- [Exercise task]
Rewrite every line of the listing below, changing "locality" to "site" and leaving everything else as is. Omit the pictures from your answer.

- [Extracted data]
---

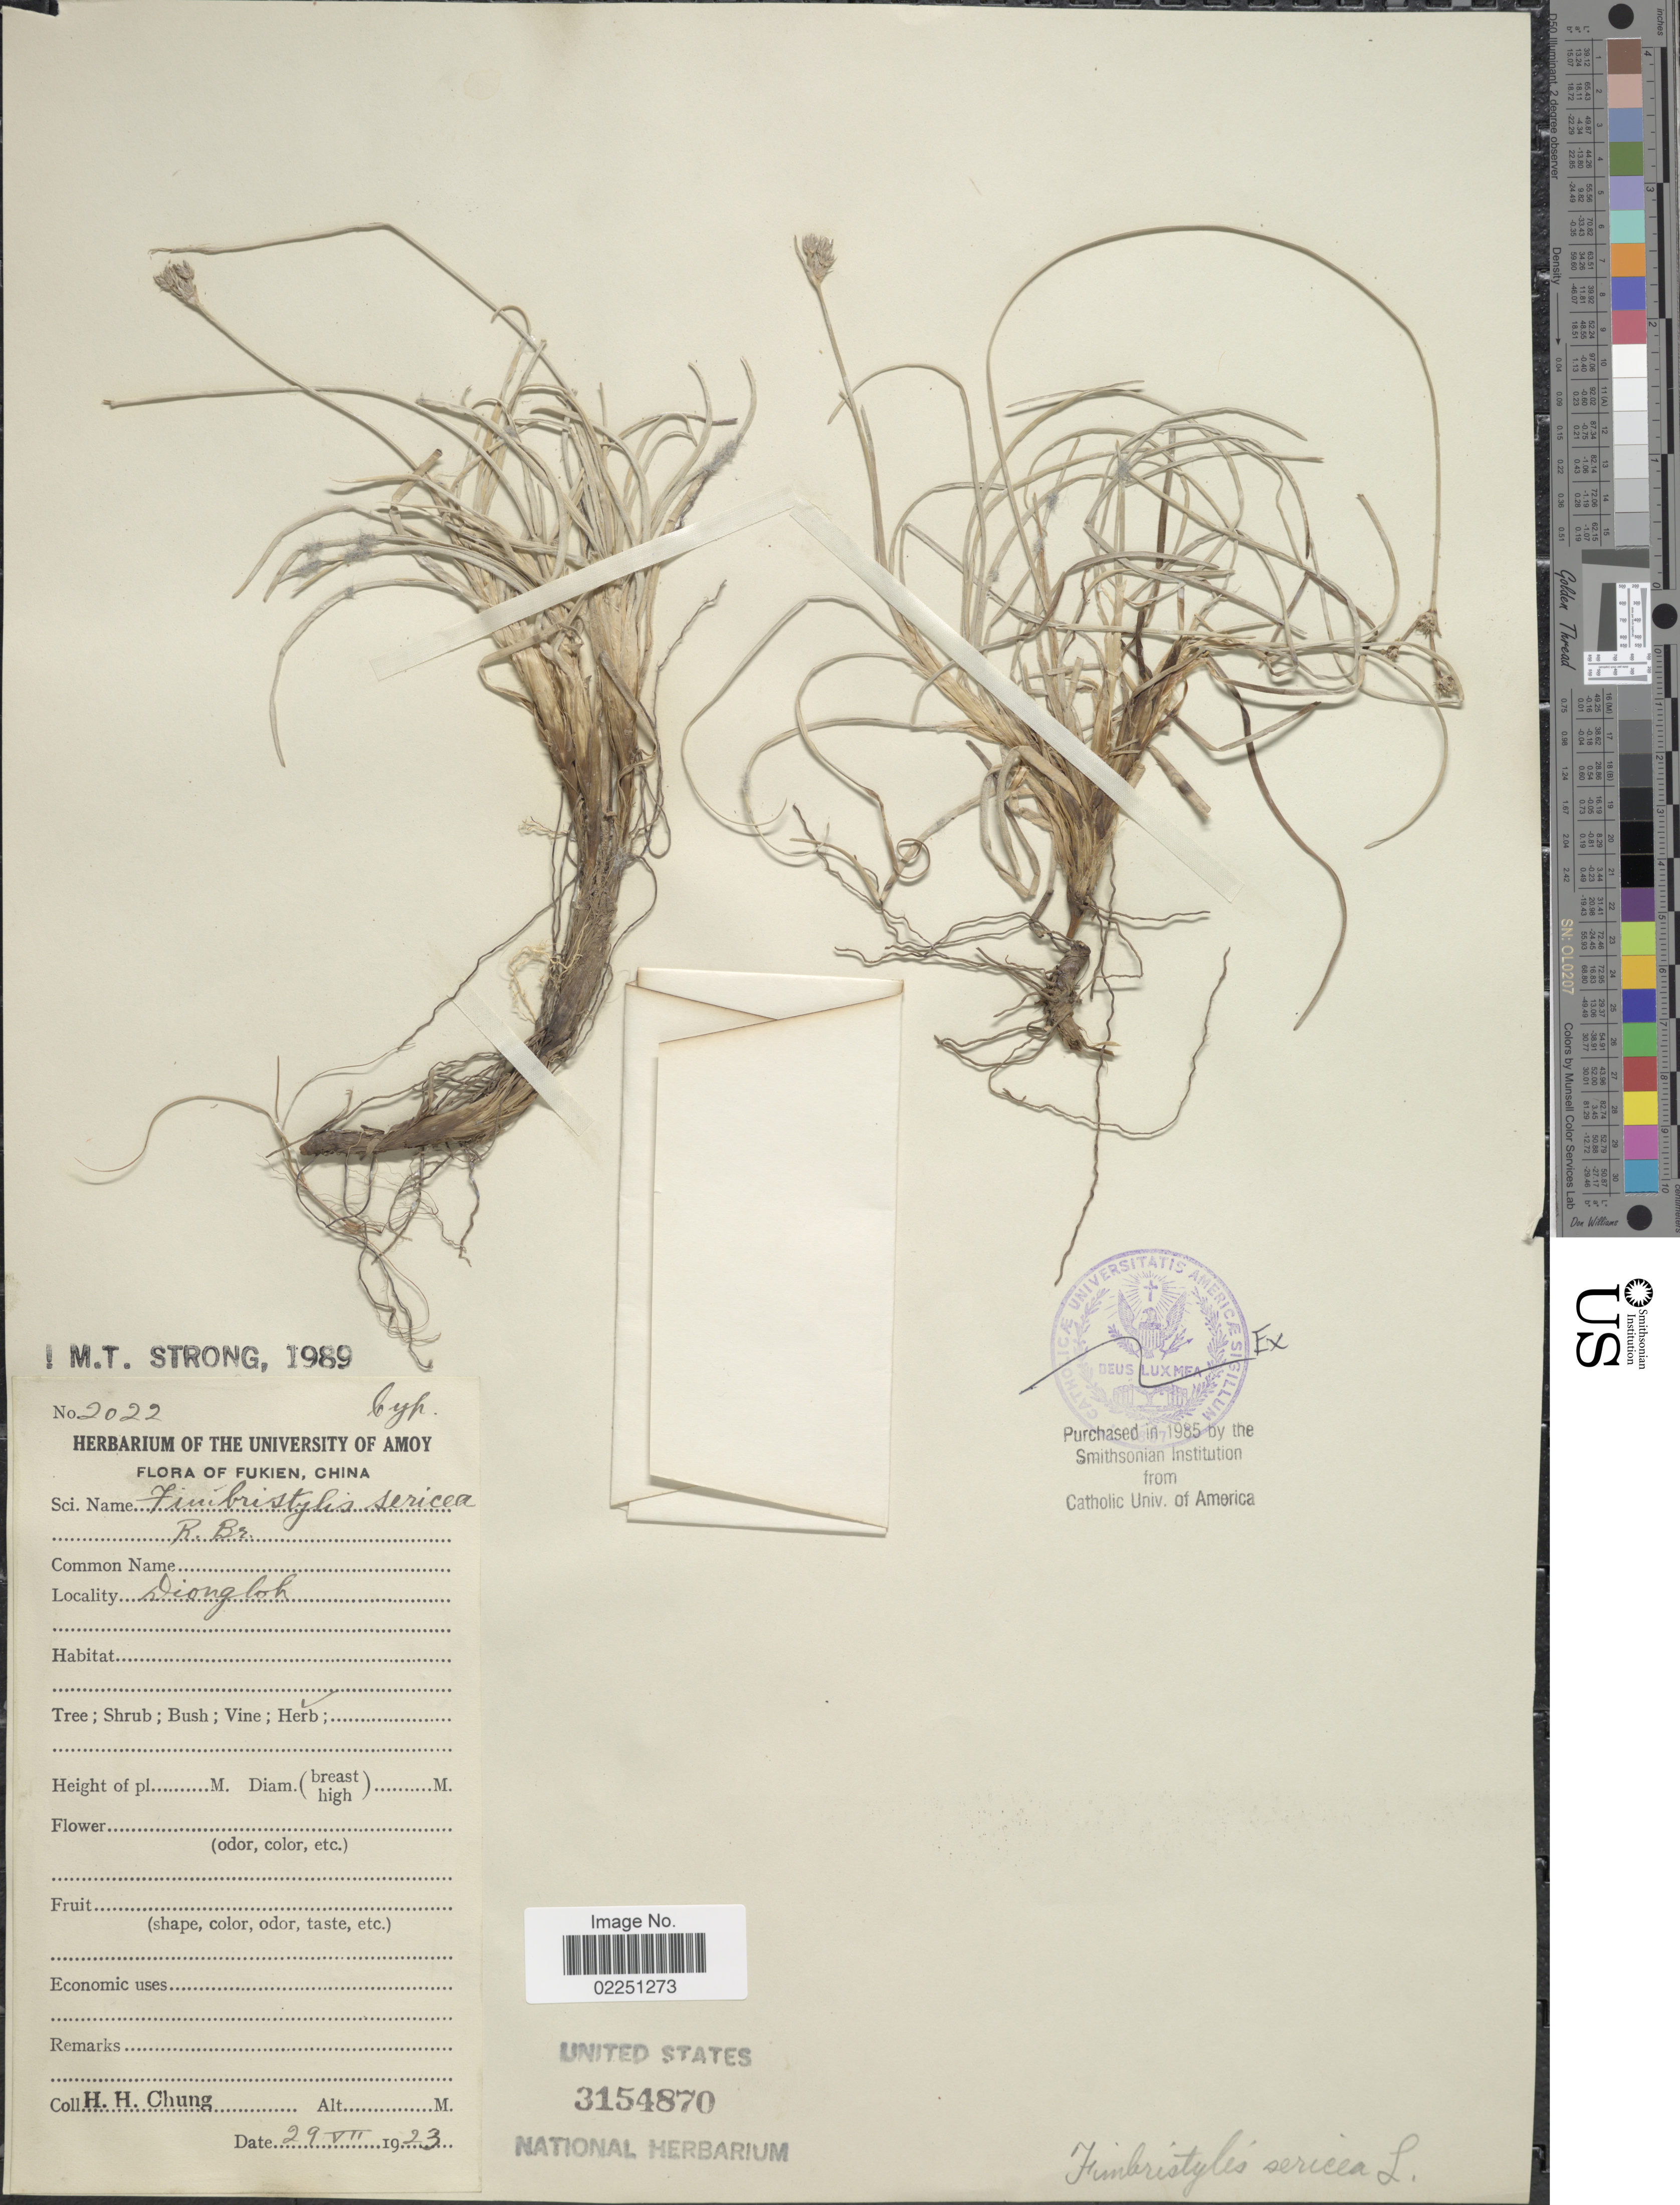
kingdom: Plantae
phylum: Tracheophyta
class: Liliopsida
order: Poales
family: Cyperaceae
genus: Fimbristylis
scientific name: Fimbristylis sericea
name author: (Poir.) R. Br.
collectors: H. Chung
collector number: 2022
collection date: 1923-07-29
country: China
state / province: Fujian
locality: Fukien. Diongloh [interpreted]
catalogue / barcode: US 3154870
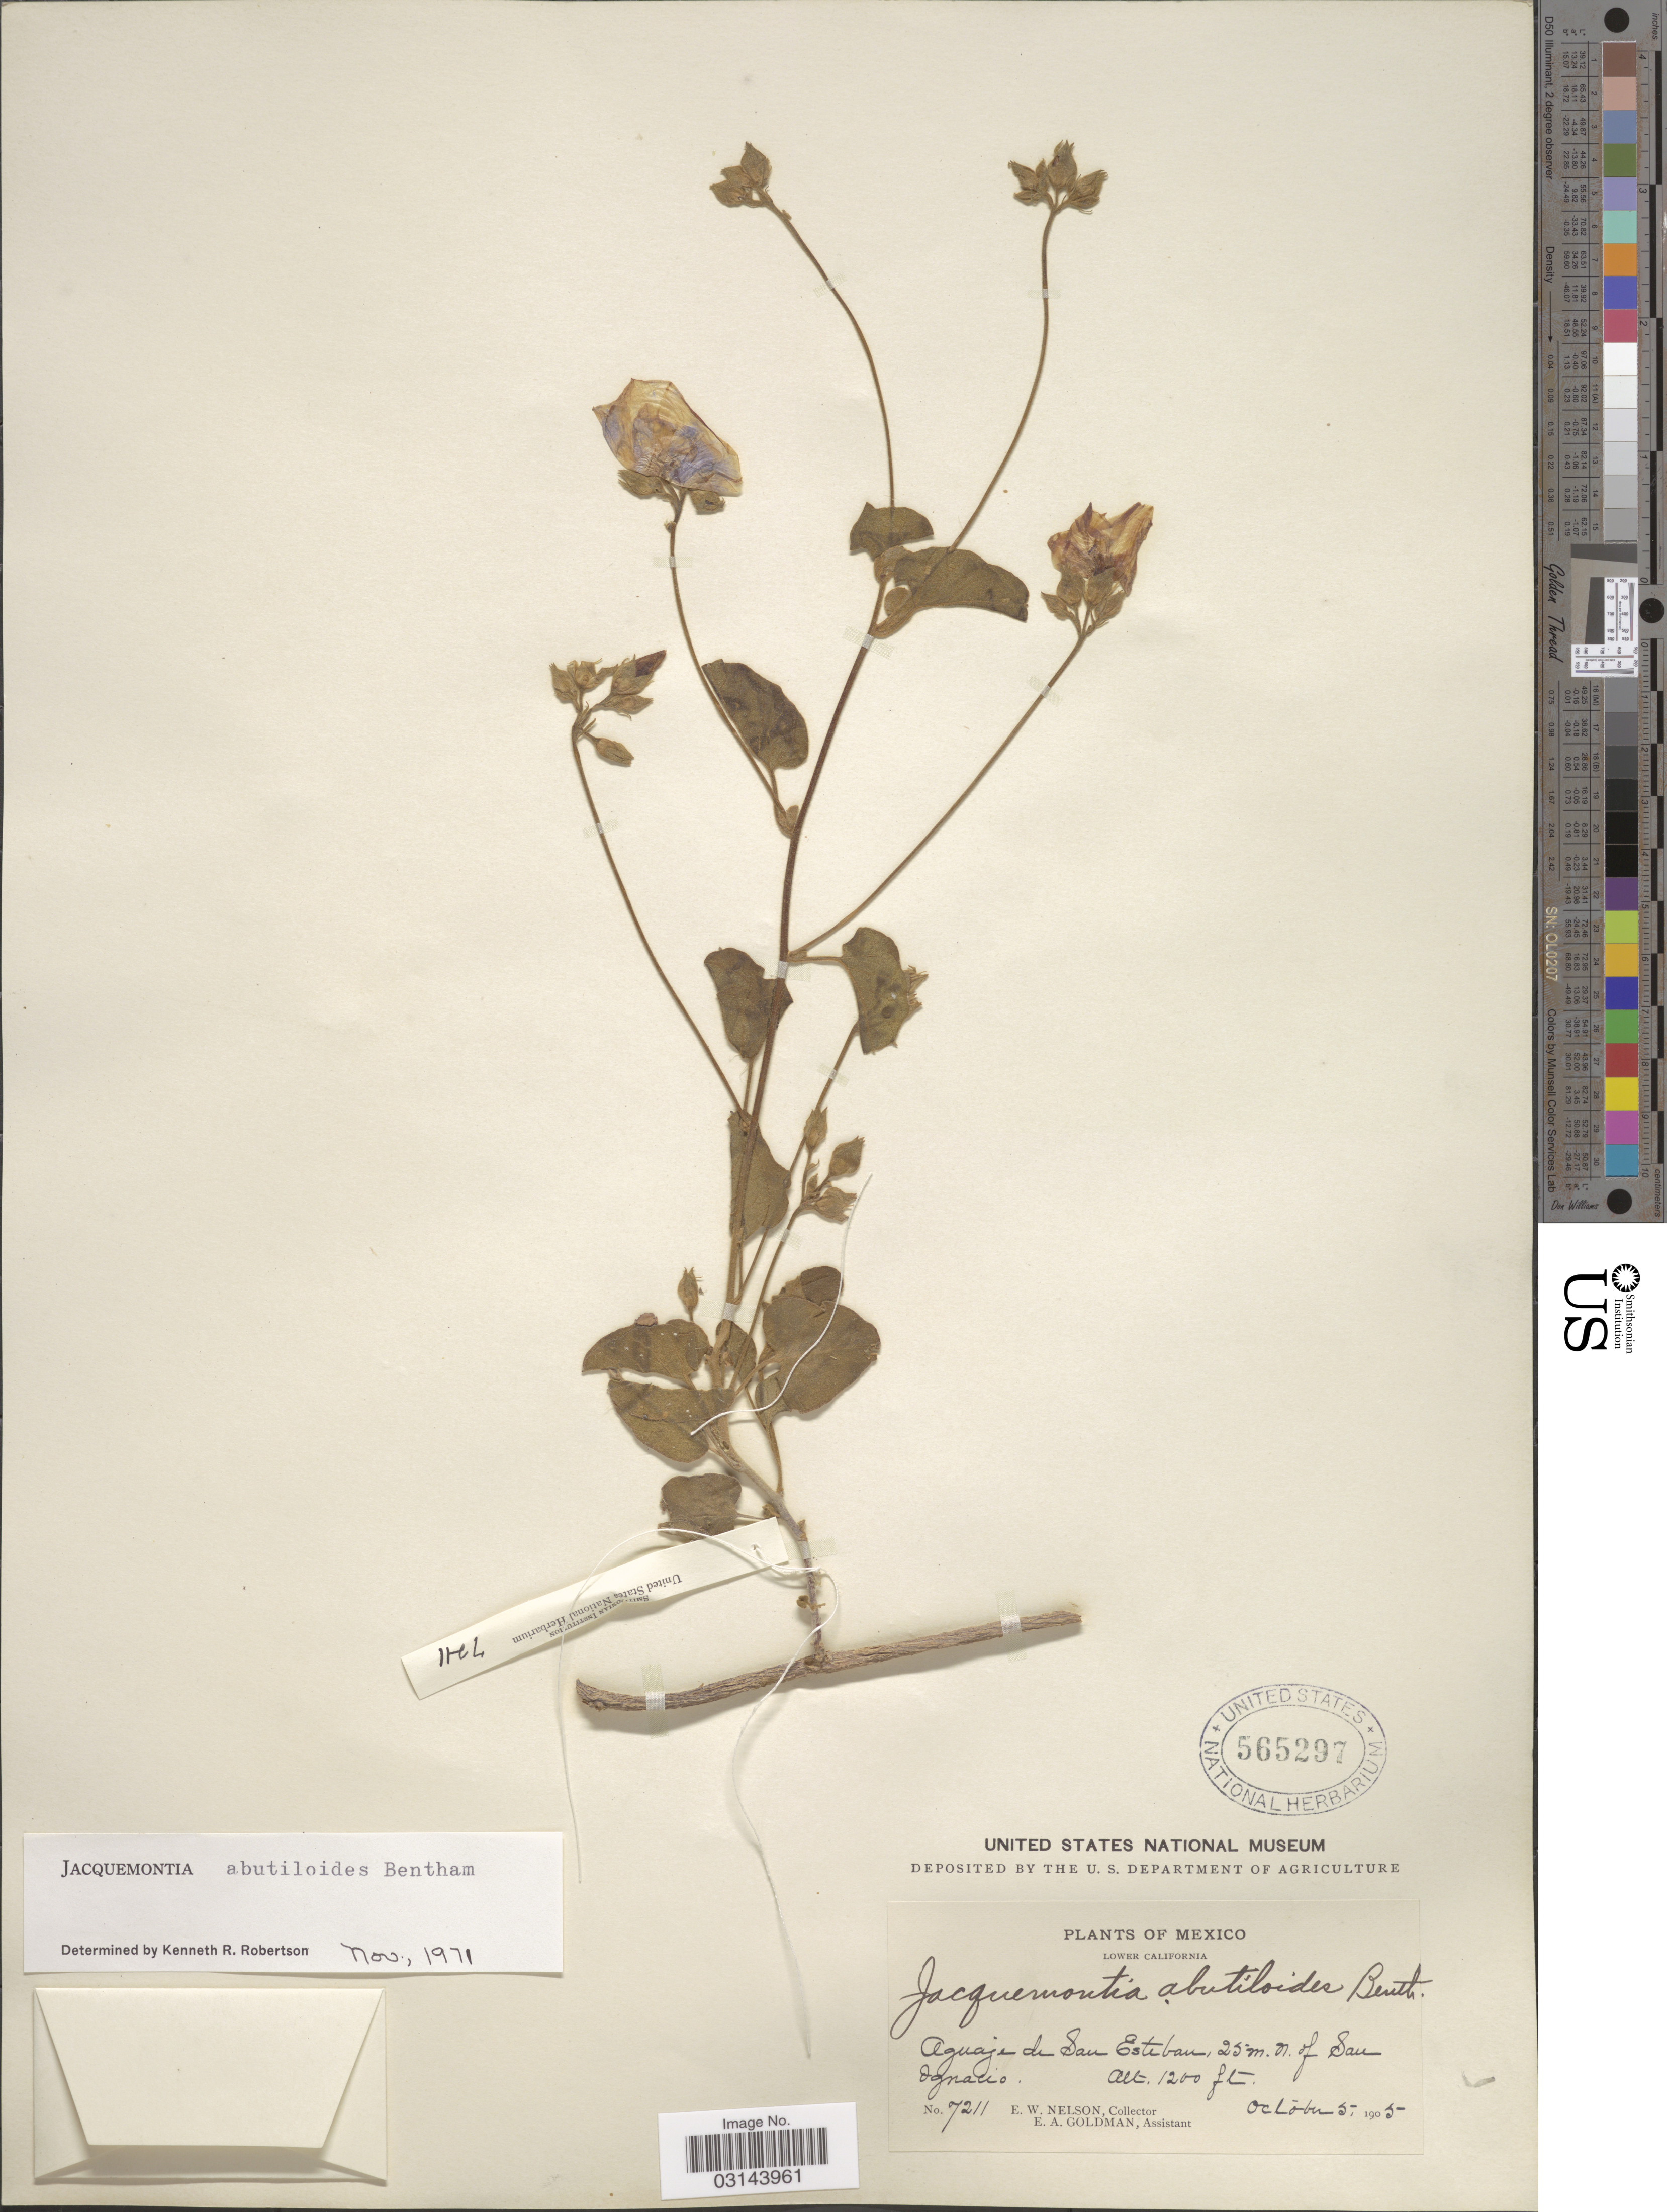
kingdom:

---

- [Response]
kingdom: Plantae
phylum: Tracheophyta
class: Liliopsida
order: Poales
family: Cyperaceae
genus: Fimbristylis
scientific name: Fimbristylis sericea
name author: (Poir.) R. Br.
collectors: H. Chung
collector number: 2022
collection date: 1923-07-29
country: China
state / province: Fujian
site: Fukien. Diongloh [interpreted]
catalogue / barcode: US 3154870
kingdom:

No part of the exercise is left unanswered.